At the time, Winona State University President Scott Olson, who helped lead the project, called the potential changes “disruptive” to the system.
Looks like it has proven that already.
The Inter Faculty Organization today has come out against the plan, saying it smacks of overcentralization.
(Sound familiar? I recently reposted a commentary on that very subject by Winona State University professor Darrell Downs. He was one of the officials who explained the announcement to today.)
You can read their full stance above. But I spoke with several IFO officials this morning, and my boiled-down interpretation of their position is essentially this:
The plan would put too much power into the hands of MnSCU’s central office. That alone would create more bureaucracy and raise costs, yet the plan also fails to address college affordability.
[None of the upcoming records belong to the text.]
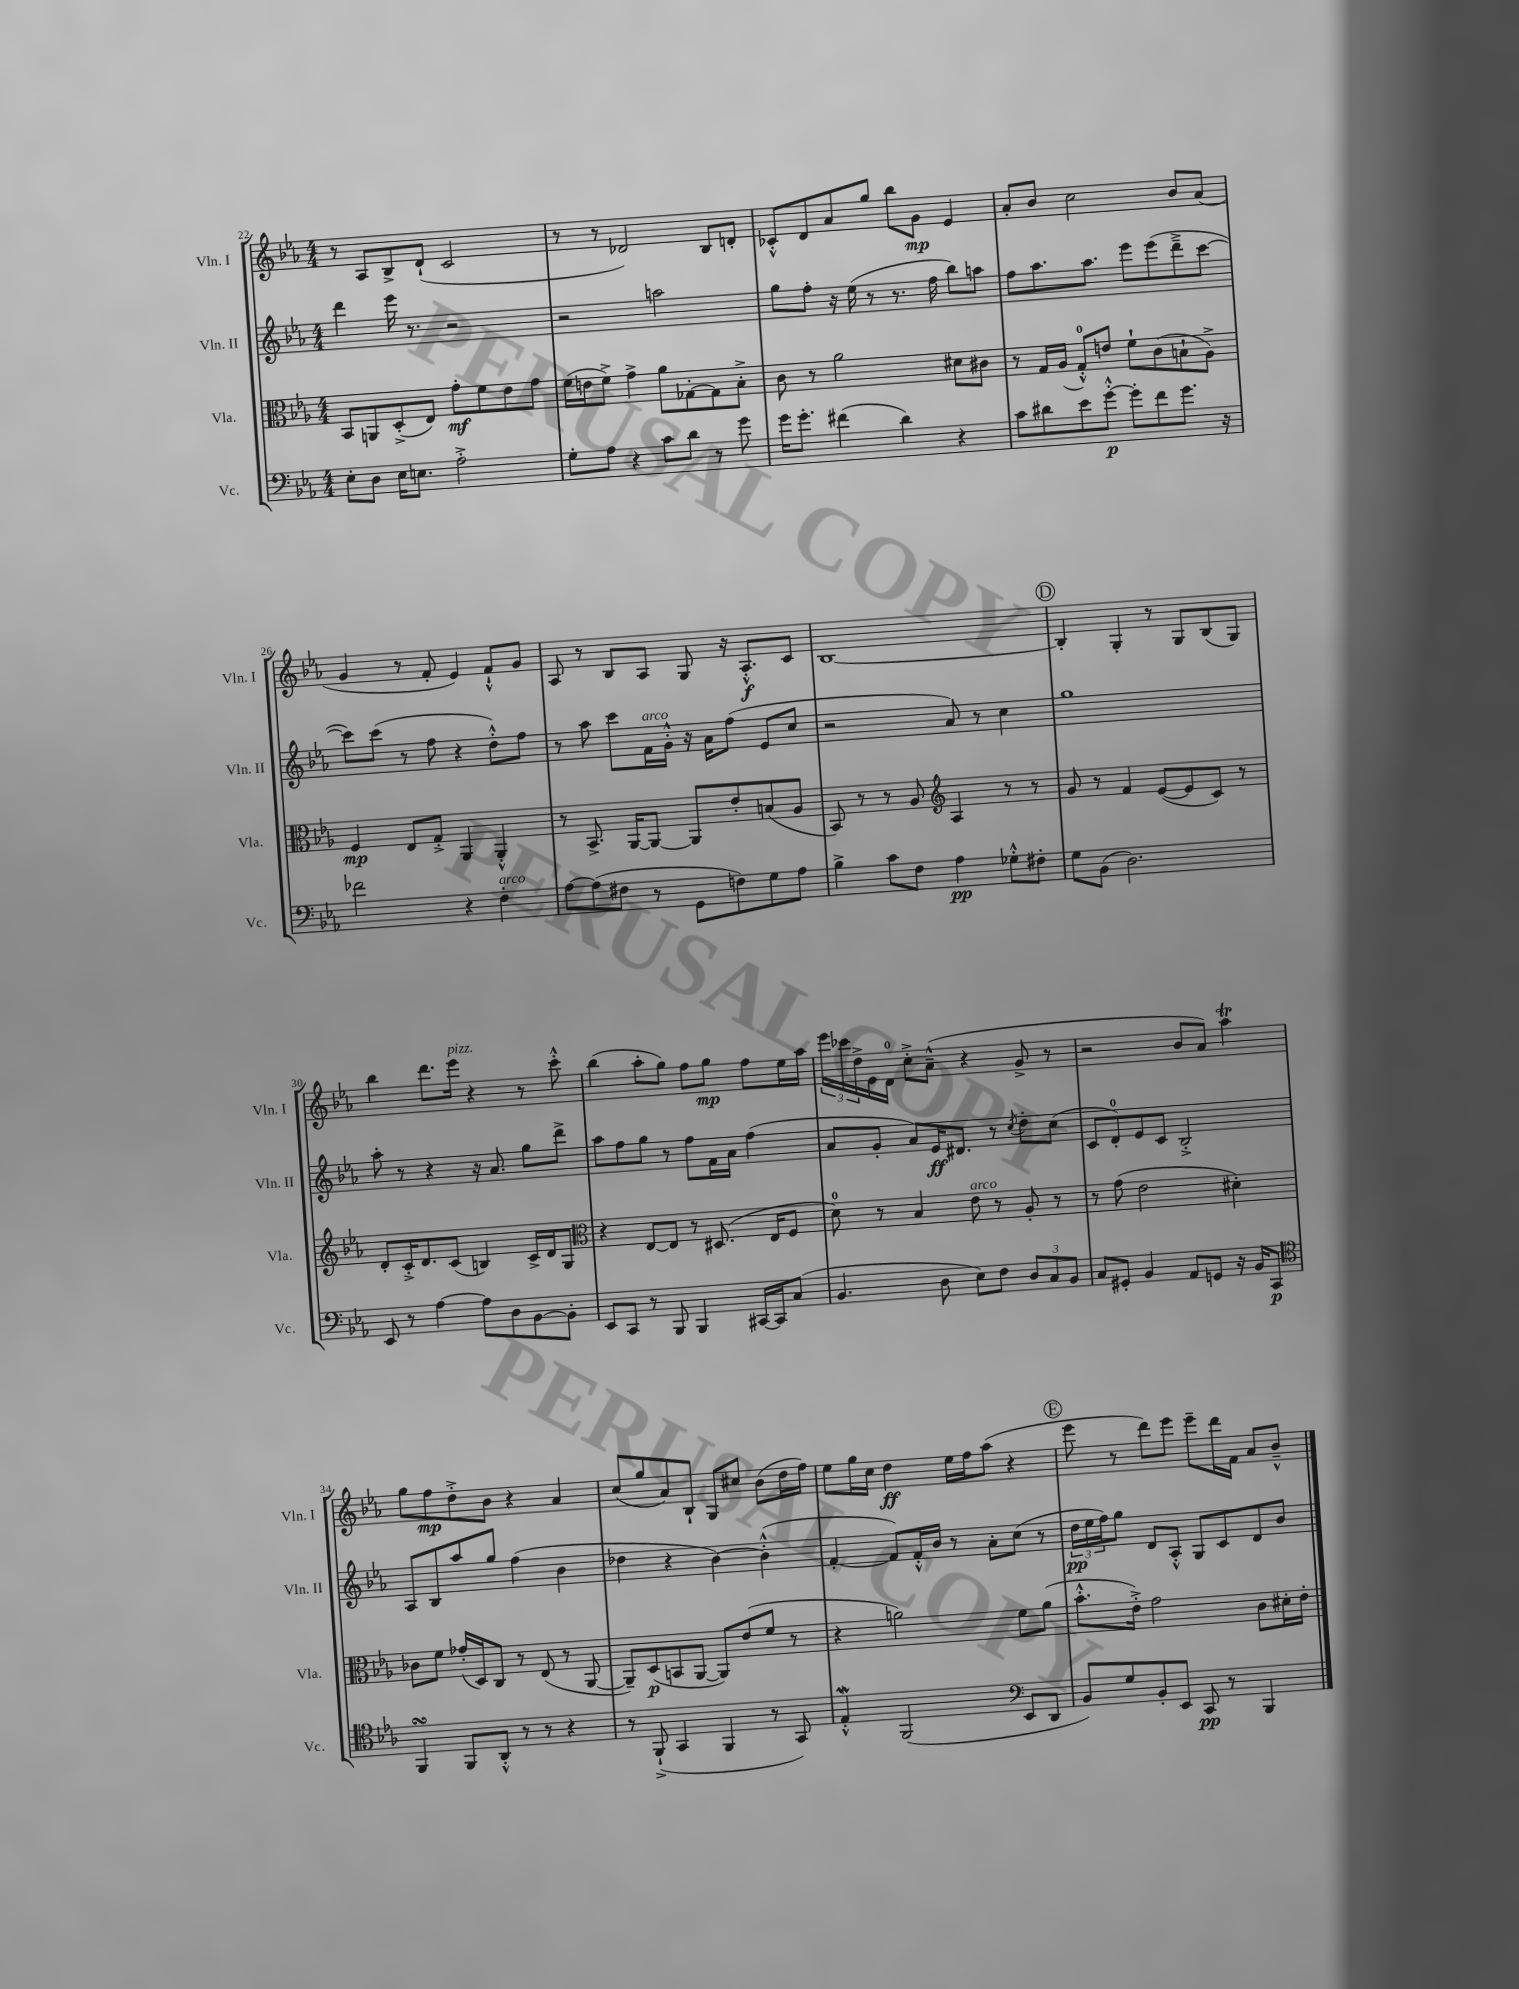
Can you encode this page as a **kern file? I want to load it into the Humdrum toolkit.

**kern	**kern	**kern	**kern
*staff4	*staff3	*staff2	*staff1
*clefF4	*clefC3	*clefG2	*clefG2
*k[b-e-a-]	*k[b-e-a-]	*k[b-e-a-]	*k[b-e-a-]
*M4/4	*M4/4	*M4/4	*M4/4
8E-'\L	8BB-/L	4ddd\	8r
8D\J	8AA/	.	8A-/L
16E-\LK	(8D'^/	16eee-\	8B-^/
8.E\J	.	8.r	.
.	8E-/J)	.	(8d`/J
2A-'^\	8g'\L	2r	2c/
.	8f\	.	.
.	8e-\	.	.
.	8g\J	.	.
=	=	=	=
8G'\L	(16f\LL	2r	8r
.	16e\J	.	.
8A-\J	8f^\J)	.	8r
4r	4g^\	.	2d-/)
8c\L	8a-\L	2aa\	.
8d\J	[8G-'\	.	.
8r	8G-\]	.	8B-/L
8g\	8B-'^\J	.	8d'/J
=	=	=	=
16g\LK	8c\	8gg\L	8c-'^^/L
8.g'\J	.	.	.
.	8r	8ff'\J	8d/
(4f#\	2a-\	16r	8a-/
.	.	(16ee-\	.
.	.	8r	8gg/J
4d\)	.	8.r	8bb-\L
.	.	.	8g\J
.	.	16ff\	.
4r	8d#\L	8bb-\L)	4e-/
.	8c#\J	8aa\J	.
=	=	=	=
8c\L	8r	8ff\L	8a-'/L
8d#\	16G/LL	8.aa-\	8b-/J
.	(16A-/JJ	.	.
8e-\	8G'^^/L)	.	2cc\
.	.	8.aa-\J	.
[8g'^^\J	8e/J	.	.
8g'\]L	8f`\L	8eee-\L	.
8f\	(8c\	(8eee-\	.
8.g\J	8B`\	8ddd~^\	8b-/L
.	8A-^\J)	[8ccc\J	(8a-/J
16r	.	.	.
=	=	=	=
2f-\	4F/	8ccc\]L)	4g/
.	.	(8ccc\J	.
.	8E-/L	8r	8r
.	8G'^/J	8ff\	8f'/
4r	4AA-/	4r	4e-/)
4F'\	4AA-'^^/	8dd'^^\L)	8f`^^/L
.	.	8ff\J	8g/J
=	=	=	=
[8A-\L	8r	8r	8A-/
(8A-\]	8.BB-^/	8aa-\	8r
8F#\J	.	8ccc\L	8B-/L
.	[16AA-/LK	.	.
8r	8AA-/_J	16f\L	8A-/J
.	.	16g'^^\JJ	.
8GG\L	8AA-/]L	16r	8G/
.	.	16a-\LK	.
8F\)	8e-'/	(8ff\J	16r
.	.	.	8.A-'^^/L
8G\	(8B/	8e-/L	.
8A-\J	8A-/J	8cc/J	8c/J
=	=	=	=
4B-^\	8BB-/)	2r	[1B-
.	8r	.	.
8c\L	8r	.	.
8F\J	8A-/	.	.
*	*clefG2	*	*
4A-\	4A-/	8a-/)	.
.	.	8r	.
8G-'^^\L	8r	4cc\	.
8F#'\J	8r	.	.
=	=	=	=
8G\L	8g/	1gg	4B-'/]
(8BB-\J	8r	.	.
2.D\)	4f/	.	4G'/
.	([8e-/L	.	8r
.	8e-/]	.	8G/L
.	8c/J)	.	(8B-/
.	8r	.	8G/J)
=	=	=	=
8EE-/	8d'/L	8aa-'\	4bb-\
8r	16c'^/K	8r	.
.	8.d/	.	.
[4A-\	.	4r	8.ddd\L
.	(8c/J	.	.
.	.	.	16eee-\Jk
8A-\]L	4B/)	16r	4r
.	.	8.a-/	.
8D\	.	.	.
[8BB-\	16c^/LL	8gg\L	8r
.	16d/J	.	.
8BB-'\]J	8G/J	8ddd^\J	8ccc'^^\
=	=	=	=
*	*clefC3	*	*
8EE-/L	4r	8aa-\L	(4bb-\
8CC/J	.	8ff\	.
8r	[8E-/L	8gg\J	8aa-'\L
8BBB-/	8E-/]J	8r	8gg\J)
4BBB-/	8r	8ff\L	8ff\L
.	(8.D#/	16f\L	8gg\J
.	.	16a-\JJ	.
[16CC#/LL	.	(4ff\	8ff\L
16CC#/]J	16E-/LK	.	.
(8C/J	8F/J	.	16ee-\L
.	.	.	16aa-\JJ
=	=	=	=
4.BB-/	8d\)	8a-/L	24eee-\LL
.	.	.	24ccc-\
.	.	.	24dd^\
.	8r	8g'/J	16e-\
.	.	.	16d\JJ
.	4B-/	8a-/L)	8cc'^\L
8D\	.	16e-/K	(8a-~^^\J
.	.	8.d#/J	.
8E-\L)	8e-\	.	4r
8F\J	8r	8r	.
.	.	8qcc/	.
12D/L	8A-'/	8dd'\L	8g^/
12C/	.	.	.
.	8r	(8cc\J	8r
12BB-/J	.	.	.
=	=	=	=
8C/L	8r	8c/L	2r
8GG#'/J	(8g\	8d'/)	.
4BB-/	2e-\	8e-/	.
.	.	8c/J	.
8AA-/L	.	2B-'^/	8b-/L
8GG/J	.	.	8a-/J)
16r	4d#'\)	.	4aa-\
16BB-/LK	.	.	.
8CC/J	.	.	.
=	=	=	=
*clefC4	*	*	*
4FF/	8c-\L	8A-/L	8gg\L
.	8f\J	8B-/	8ff\
8FF/L	(16g-'/LL	8aa-/	8dd'^\
.	16D/J)	.	.
8AA-'^^/J	8C/J	8gg/J	8b-\J
8r	8r	(4ff\	4r
8r	(8E-/	.	.
4r	8r	4b-\	4a-/
.	[8AA-/	.	.
=	=	=	=
8r	8AA-~/]L)	4dd-\	(8cc/L
(8FF`^/	(8D/	.	8gg/
4GG/	8BB/	4r	8a-/)
.	[8AA-/J	.	8B-`/J
4FF/	8AA-/]L)	[4b-\)	8G/L
.	(8e-/	.	8cc#/J
8r	8f/J	(4b-'^^\]	(8b-\L
8GG/)	8r	.	16dd\L
.	.	.	16ff\JJ)
=	=	=	=
4E-'^^/	4r	[4f'/	8ee-\L
.	.	.	16gg\L
.	.	.	16cc\JJ
(2FF/	2a\)	8f/]L)	4dd\
.	.	16f'^^/L	.
.	.	16b-/JJ	.
.	.	8r	16ee-\LL
.	.	.	16ff\J
.	.	8a-'\L	(8aa-\J
*clefF4	*	*	*
8EE-/L	8f\L	(8cc\J	4r
8DD/J	(8a\J	8r	.
=	=	=	=
8BB-/L)	8.b-'^^\L	24dd\LL	8eee-\
.	.	24ee-\	.
.	.	24ff\J)	.
8G/	.	8gg\J	8r
.	16e-'^\Jk)	.	.
8BB-'/	2g\	8d/L	8ddd\L)
8EE-/J	.	8A-'^^/J	8eee-\J
8CC/	.	8G/L	8eee-~\L
8r	.	8c/	16ddd\L
.	.	.	16f\JJ
4BBB-/	8c\L	8d/	8a-/L
.	16d#'\L	8b-/J	8b-~^^/J
.	16e-'\JJ	.	.
==	==	==	==
*-	*-	*-	*-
It puts far too high an emphasis on technical education, and would inject an amount of academic uniformity that would stifle innovation — ultimately leading to a lowest-common-denominator level of educational quality. The plan caters too much to the interest of business, and has failed to show enough consideration toward members of the communities in which MnSCU has campuses.
Michael Dougherty, vice chancellor for advancement at MnSCU, emailed me this response:
“The draft recommendations neither suggest nor should lead to more centralization or a larger system office. The solutions to the challenges facing higher education will not be solved by centralization, but rather by collaboration and coordination that takes advantage of the individual characteristics and strengths of each of our colleges and universities. This will position our campuses to better serve Minnesota students, communities and businesses by fostering efficiency, entrepreneurship and innovation.”
He said that since the June unveiling of the draft, the workgroups behind the report “have been seeking feedback and suggestions from constituent groups across the state. These outreach efforts will continue through mid-October. The suggestions and input will be used by the strategic workgroups as they revise the draft recommendations and prepare their final report.”
He said the final recommendations will go to Chancellor Rosenstone and the trustees prior to the November board meeting.